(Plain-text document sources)

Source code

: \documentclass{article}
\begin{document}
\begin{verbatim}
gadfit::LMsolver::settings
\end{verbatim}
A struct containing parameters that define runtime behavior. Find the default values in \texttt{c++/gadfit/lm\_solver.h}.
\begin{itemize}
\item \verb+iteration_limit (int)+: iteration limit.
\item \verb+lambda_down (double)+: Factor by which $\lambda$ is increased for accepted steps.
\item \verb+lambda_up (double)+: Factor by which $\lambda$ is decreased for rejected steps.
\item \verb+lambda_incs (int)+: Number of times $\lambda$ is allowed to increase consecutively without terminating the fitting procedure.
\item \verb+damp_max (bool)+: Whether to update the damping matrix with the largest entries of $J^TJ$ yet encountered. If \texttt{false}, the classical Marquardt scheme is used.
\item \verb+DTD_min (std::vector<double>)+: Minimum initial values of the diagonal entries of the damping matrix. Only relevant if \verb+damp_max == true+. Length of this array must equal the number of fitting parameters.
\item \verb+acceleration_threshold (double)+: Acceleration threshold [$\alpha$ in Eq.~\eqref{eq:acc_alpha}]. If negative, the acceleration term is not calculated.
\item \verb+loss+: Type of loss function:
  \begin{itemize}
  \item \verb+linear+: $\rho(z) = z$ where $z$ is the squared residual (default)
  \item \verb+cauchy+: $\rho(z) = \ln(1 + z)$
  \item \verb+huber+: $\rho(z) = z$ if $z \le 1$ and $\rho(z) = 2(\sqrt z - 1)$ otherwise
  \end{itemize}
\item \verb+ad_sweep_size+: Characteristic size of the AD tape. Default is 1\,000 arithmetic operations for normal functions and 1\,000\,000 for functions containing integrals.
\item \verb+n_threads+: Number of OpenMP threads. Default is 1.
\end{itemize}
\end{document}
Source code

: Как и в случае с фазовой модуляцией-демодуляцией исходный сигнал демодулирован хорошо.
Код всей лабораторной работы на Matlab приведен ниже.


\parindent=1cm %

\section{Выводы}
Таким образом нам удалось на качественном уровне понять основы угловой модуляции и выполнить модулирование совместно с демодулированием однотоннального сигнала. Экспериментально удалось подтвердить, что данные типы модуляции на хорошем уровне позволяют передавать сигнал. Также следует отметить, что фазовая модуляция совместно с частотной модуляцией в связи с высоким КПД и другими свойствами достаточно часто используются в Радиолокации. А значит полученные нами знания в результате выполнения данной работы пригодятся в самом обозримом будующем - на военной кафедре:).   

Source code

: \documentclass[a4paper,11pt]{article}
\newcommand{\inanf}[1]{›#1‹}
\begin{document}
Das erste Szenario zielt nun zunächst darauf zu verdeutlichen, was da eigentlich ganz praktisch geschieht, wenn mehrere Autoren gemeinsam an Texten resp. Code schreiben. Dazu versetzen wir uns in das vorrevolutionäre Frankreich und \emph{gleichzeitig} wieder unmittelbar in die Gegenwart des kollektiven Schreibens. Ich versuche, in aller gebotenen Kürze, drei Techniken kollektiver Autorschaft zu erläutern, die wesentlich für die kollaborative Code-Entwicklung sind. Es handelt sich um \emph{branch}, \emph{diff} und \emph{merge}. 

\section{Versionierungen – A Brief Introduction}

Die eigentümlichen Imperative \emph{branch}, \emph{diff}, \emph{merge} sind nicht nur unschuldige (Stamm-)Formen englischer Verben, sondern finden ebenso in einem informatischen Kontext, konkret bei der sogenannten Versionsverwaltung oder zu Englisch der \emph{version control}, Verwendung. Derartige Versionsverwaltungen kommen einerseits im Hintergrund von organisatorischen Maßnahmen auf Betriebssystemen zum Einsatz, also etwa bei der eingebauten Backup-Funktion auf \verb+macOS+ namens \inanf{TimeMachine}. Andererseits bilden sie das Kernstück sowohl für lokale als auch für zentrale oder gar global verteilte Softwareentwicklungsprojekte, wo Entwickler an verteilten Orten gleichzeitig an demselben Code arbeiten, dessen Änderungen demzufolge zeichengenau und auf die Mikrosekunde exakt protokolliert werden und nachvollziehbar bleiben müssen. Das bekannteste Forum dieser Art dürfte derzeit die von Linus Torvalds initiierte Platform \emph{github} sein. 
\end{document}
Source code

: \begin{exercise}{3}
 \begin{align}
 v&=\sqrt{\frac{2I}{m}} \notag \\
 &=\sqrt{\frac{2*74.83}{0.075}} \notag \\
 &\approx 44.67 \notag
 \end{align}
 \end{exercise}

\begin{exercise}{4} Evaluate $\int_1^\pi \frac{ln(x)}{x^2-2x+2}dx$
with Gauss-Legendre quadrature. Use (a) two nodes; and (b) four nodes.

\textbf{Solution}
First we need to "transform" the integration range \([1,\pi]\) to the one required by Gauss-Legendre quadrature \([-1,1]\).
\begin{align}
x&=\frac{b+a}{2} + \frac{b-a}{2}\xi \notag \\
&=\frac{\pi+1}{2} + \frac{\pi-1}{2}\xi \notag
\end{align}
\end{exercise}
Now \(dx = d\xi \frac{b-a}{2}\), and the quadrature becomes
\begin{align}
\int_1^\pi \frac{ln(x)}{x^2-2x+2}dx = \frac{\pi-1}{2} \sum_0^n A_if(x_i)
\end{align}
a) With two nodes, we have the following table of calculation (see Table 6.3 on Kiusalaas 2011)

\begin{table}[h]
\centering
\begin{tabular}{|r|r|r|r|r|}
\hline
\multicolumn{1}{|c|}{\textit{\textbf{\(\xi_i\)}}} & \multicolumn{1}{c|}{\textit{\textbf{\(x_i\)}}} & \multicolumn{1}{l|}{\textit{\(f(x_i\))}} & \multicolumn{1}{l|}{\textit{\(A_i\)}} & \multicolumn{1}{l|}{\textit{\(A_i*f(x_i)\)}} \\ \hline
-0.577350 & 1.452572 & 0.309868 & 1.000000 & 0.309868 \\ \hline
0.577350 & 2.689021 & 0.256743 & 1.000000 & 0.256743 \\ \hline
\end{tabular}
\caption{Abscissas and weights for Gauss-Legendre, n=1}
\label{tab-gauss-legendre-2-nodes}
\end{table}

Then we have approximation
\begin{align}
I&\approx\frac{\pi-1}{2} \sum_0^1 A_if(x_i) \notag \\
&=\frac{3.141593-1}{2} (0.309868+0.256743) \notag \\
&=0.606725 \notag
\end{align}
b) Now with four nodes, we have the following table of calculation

_WRITTEN TASK:_ Above are the records; restate each one exactly.

_TASK ANSWER:_
Source code

: \documentclass{article}
\begin{document}
\begin{verbatim}
gadfit::LMsolver::settings
\end{verbatim}
A struct containing parameters that define runtime behavior. Find the default values in \texttt{c++/gadfit/lm\_solver.h}.
\begin{itemize}
\item \verb+iteration_limit (int)+: iteration limit.
\item \verb+lambda_down (double)+: Factor by which $\lambda$ is increased for accepted steps.
\item \verb+lambda_up (double)+: Factor by which $\lambda$ is decreased for rejected steps.
\item \verb+lambda_incs (int)+: Number of times $\lambda$ is allowed to increase consecutively without terminating the fitting procedure.
\item \verb+damp_max (bool)+: Whether to update the damping matrix with the largest entries of $J^TJ$ yet encountered. If \texttt{false}, the classical Marquardt scheme is used.
\item \verb+DTD_min (std::vector<double>)+: Minimum initial values of the diagonal entries of the damping matrix. Only relevant if \verb+damp_max == true+. Length of this array must equal the number of fitting parameters.
\item \verb+acceleration_threshold (double)+: Acceleration threshold [$\alpha$ in Eq.~\eqref{eq:acc_alpha}]. If negative, the acceleration term is not calculated.
\item \verb+loss+: Type of loss function:
  \begin{itemize}
  \item \verb+linear+: $\rho(z) = z$ where $z$ is the squared residual (default)
  \item \verb+cauchy+: $\rho(z) = \ln(1 + z)$
  \item \verb+huber+: $\rho(z) = z$ if $z \le 1$ and $\rho(z) = 2(\sqrt z - 1)$ otherwise
  \end{itemize}
\item \verb+ad_sweep_size+: Characteristic size of the AD tape. Default is 1\,000 arithmetic operations for normal functions and 1\,000\,000 for functions containing integrals.
\item \verb+n_threads+: Number of OpenMP threads. Default is 1.
\end{itemize}
\end{document}
Source code

: Как и в случае с фазовой модуляцией-демодуляцией исходный сигнал демодулирован хорошо.
Код всей лабораторной работы на Matlab приведен ниже.


\parindent=1cm %

\section{Выводы}
Таким образом нам удалось на качественном уровне понять основы угловой модуляции и выполнить модулирование совместно с демодулированием однотоннального сигнала. Экспериментально удалось подтвердить, что данные типы модуляции на хорошем уровне позволяют передавать сигнал. Также следует отметить, что фазовая модуляция совместно с частотной модуляцией в связи с высоким КПД и другими свойствами достаточно часто используются в Радиолокации. А значит полученные нами знания в результате выполнения данной работы пригодятся в самом обозримом будующем - на военной кафедре:).   

Source code

: \documentclass[a4paper,11pt]{article}
\newcommand{\inanf}[1]{›#1‹}
\begin{document}
Das erste Szenario zielt nun zunächst darauf zu verdeutlichen, was da eigentlich ganz praktisch geschieht, wenn mehrere Autoren gemeinsam an Texten resp. Code schreiben. Dazu versetzen wir uns in das vorrevolutionäre Frankreich und \emph{gleichzeitig} wieder unmittelbar in die Gegenwart des kollektiven Schreibens. Ich versuche, in aller gebotenen Kürze, drei Techniken kollektiver Autorschaft zu erläutern, die wesentlich für die kollaborative Code-Entwicklung sind. Es handelt sich um \emph{branch}, \emph{diff} und \emph{merge}. 

\section{Versionierungen – A Brief Introduction}

Die eigentümlichen Imperative \emph{branch}, \emph{diff}, \emph{merge} sind nicht nur unschuldige (Stamm-)Formen englischer Verben, sondern finden ebenso in einem informatischen Kontext, konkret bei der sogenannten Versionsverwaltung oder zu Englisch der \emph{version control}, Verwendung. Derartige Versionsverwaltungen kommen einerseits im Hintergrund von organisatorischen Maßnahmen auf Betriebssystemen zum Einsatz, also etwa bei der eingebauten Backup-Funktion auf \verb+macOS+ namens \inanf{TimeMachine}. Andererseits bilden sie das Kernstück sowohl für lokale als auch für zentrale oder gar global verteilte Softwareentwicklungsprojekte, wo Entwickler an verteilten Orten gleichzeitig an demselben Code arbeiten, dessen Änderungen demzufolge zeichengenau und auf die Mikrosekunde exakt protokolliert werden und nachvollziehbar bleiben müssen. Das bekannteste Forum dieser Art dürfte derzeit die von Linus Torvalds initiierte Platform \emph{github} sein. 
\end{document}
Source code

: \begin{exercise}{3}
 \begin{align}
 v&=\sqrt{\frac{2I}{m}} \notag \\
 &=\sqrt{\frac{2*74.83}{0.075}} \notag \\
 &\approx 44.67 \notag
 \end{align}
 \end{exercise}

\begin{exercise}{4} Evaluate $\int_1^\pi \frac{ln(x)}{x^2-2x+2}dx$
with Gauss-Legendre quadrature. Use (a) two nodes; and (b) four nodes.

\textbf{Solution}
First we need to "transform" the integration range \([1,\pi]\) to the one required by Gauss-Legendre quadrature \([-1,1]\).
\begin{align}
x&=\frac{b+a}{2} + \frac{b-a}{2}\xi \notag \\
&=\frac{\pi+1}{2} + \frac{\pi-1}{2}\xi \notag
\end{align}
\end{exercise}
Now \(dx = d\xi \frac{b-a}{2}\), and the quadrature becomes
\begin{align}
\int_1^\pi \frac{ln(x)}{x^2-2x+2}dx = \frac{\pi-1}{2} \sum_0^n A_if(x_i)
\end{align}
a) With two nodes, we have the following table of calculation (see Table 6.3 on Kiusalaas 2011)

\begin{table}[h]
\centering
\begin{tabular}{|r|r|r|r|r|}
\hline
\multicolumn{1}{|c|}{\textit{\textbf{\(\xi_i\)}}} & \multicolumn{1}{c|}{\textit{\textbf{\(x_i\)}}} & \multicolumn{1}{l|}{\textit{\(f(x_i\))}} & \multicolumn{1}{l|}{\textit{\(A_i\)}} & \multicolumn{1}{l|}{\textit{\(A_i*f(x_i)\)}} \\ \hline
-0.577350 & 1.452572 & 0.309868 & 1.000000 & 0.309868 \\ \hline
0.577350 & 2.689021 & 0.256743 & 1.000000 & 0.256743 \\ \hline
\end{tabular}
\caption{Abscissas and weights for Gauss-Legendre, n=1}
\label{tab-gauss-legendre-2-nodes}
\end{table}

Then we have approximation
\begin{align}
I&\approx\frac{\pi-1}{2} \sum_0^1 A_if(x_i) \notag \\
&=\frac{3.141593-1}{2} (0.309868+0.256743) \notag \\
&=0.606725 \notag
\end{align}
b) Now with four nodes, we have the following table of calculation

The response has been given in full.